Repeat every entry exactly as it stands. Omit the images.

Recorded data:
Start of Block

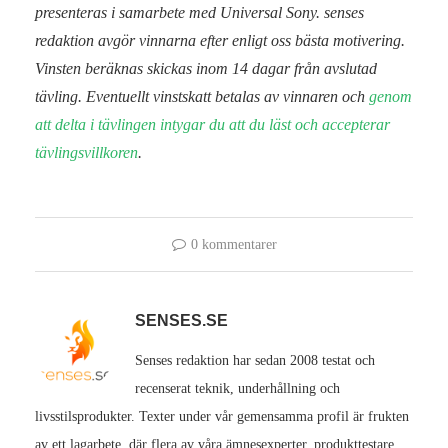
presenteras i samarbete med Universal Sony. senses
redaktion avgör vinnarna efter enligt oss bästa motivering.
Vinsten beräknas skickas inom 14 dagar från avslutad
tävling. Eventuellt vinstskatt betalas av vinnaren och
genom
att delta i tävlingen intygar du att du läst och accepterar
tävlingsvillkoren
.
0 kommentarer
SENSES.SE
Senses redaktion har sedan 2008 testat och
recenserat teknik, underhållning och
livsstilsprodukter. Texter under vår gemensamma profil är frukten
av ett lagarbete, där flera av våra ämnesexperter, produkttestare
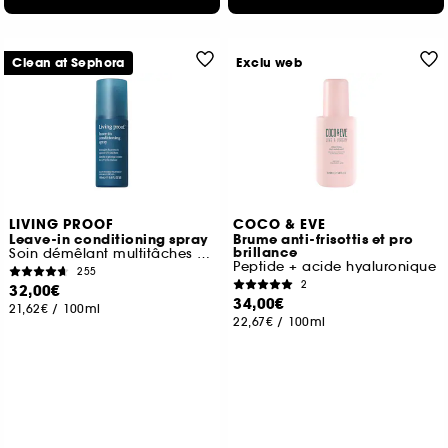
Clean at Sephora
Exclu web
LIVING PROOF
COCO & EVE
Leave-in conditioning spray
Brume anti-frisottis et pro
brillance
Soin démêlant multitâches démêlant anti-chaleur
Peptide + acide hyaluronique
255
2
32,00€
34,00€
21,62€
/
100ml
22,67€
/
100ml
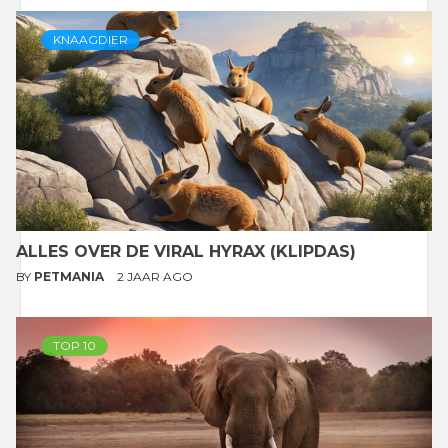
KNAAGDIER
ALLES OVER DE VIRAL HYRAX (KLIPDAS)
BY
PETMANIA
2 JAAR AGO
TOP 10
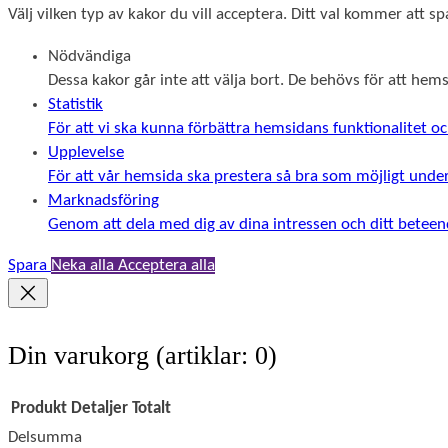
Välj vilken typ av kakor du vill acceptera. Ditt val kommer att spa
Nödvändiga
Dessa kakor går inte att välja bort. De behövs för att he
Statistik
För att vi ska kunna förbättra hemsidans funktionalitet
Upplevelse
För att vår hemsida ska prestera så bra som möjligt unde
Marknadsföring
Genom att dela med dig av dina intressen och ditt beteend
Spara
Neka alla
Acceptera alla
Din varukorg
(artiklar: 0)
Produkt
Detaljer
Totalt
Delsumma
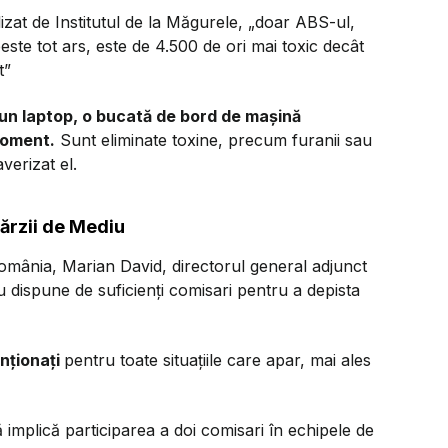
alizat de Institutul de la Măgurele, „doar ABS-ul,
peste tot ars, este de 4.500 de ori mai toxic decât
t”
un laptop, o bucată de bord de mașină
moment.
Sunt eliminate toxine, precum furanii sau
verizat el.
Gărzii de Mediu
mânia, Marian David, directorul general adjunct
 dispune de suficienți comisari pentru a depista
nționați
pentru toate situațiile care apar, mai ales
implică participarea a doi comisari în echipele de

End of Block

- Your response -
presenteras i samarbete med Universal Sony. senses
redaktion avgör vinnarna efter enligt oss bästa motivering.
Vinsten beräknas skickas inom 14 dagar från avslutad
tävling. Eventuellt vinstskatt betalas av vinnaren och
genom
att delta i tävlingen intygar du att du läst och accepterar
tävlingsvillkoren
.
0 kommentarer
SENSES.SE
Senses redaktion har sedan 2008 testat och
recenserat teknik, underhållning och
livsstilsprodukter. Texter under vår gemensamma profil är frukten
av ett lagarbete, där flera av våra ämnesexperter, produkttestare
Clean at Sephora
Exclu web
LIVING PROOF
COCO & EVE
Leave-in conditioning spray
Brume anti-frisottis et pro
brillance
Soin démêlant multitâches démêlant anti-chaleur
Peptide + acide hyaluronique
255
2
32,00€
34,00€
21,62€
/
100ml
22,67€
/
100ml
KNAAGDIER
ALLES OVER DE VIRAL HYRAX (KLIPDAS)
BY
PETMANIA
2 JAAR AGO
TOP 10
Välj vilken typ av kakor du vill acceptera. Ditt val kommer att spa
Nödvändiga
Dessa kakor går inte att välja bort. De behövs för att he
Statistik
För att vi ska kunna förbättra hemsidans funktionalitet
Upplevelse
För att vår hemsida ska prestera så bra som möjligt unde
Marknadsföring
Genom att dela med dig av dina intressen och ditt beteend
Spara
Neka alla
Acceptera alla
Din varukorg
(artiklar: 0)
Produkt
Detaljer
Totalt
Delsumma
alizat de Institutul de la Măgurele, „doar ABS-ul,
peste tot ars, este de 4.500 de ori mai toxic decât
t”
un laptop, o bucată de bord de mașină
moment.
Sunt eliminate toxine, precum furanii sau
verizat el.
Gărzii de Mediu
mânia, Marian David, directorul general adjunct
 dispune de suficienți comisari pentru a depista
nționați
pentru toate situațiile care apar, mai ales
implică participarea a doi comisari în echipele de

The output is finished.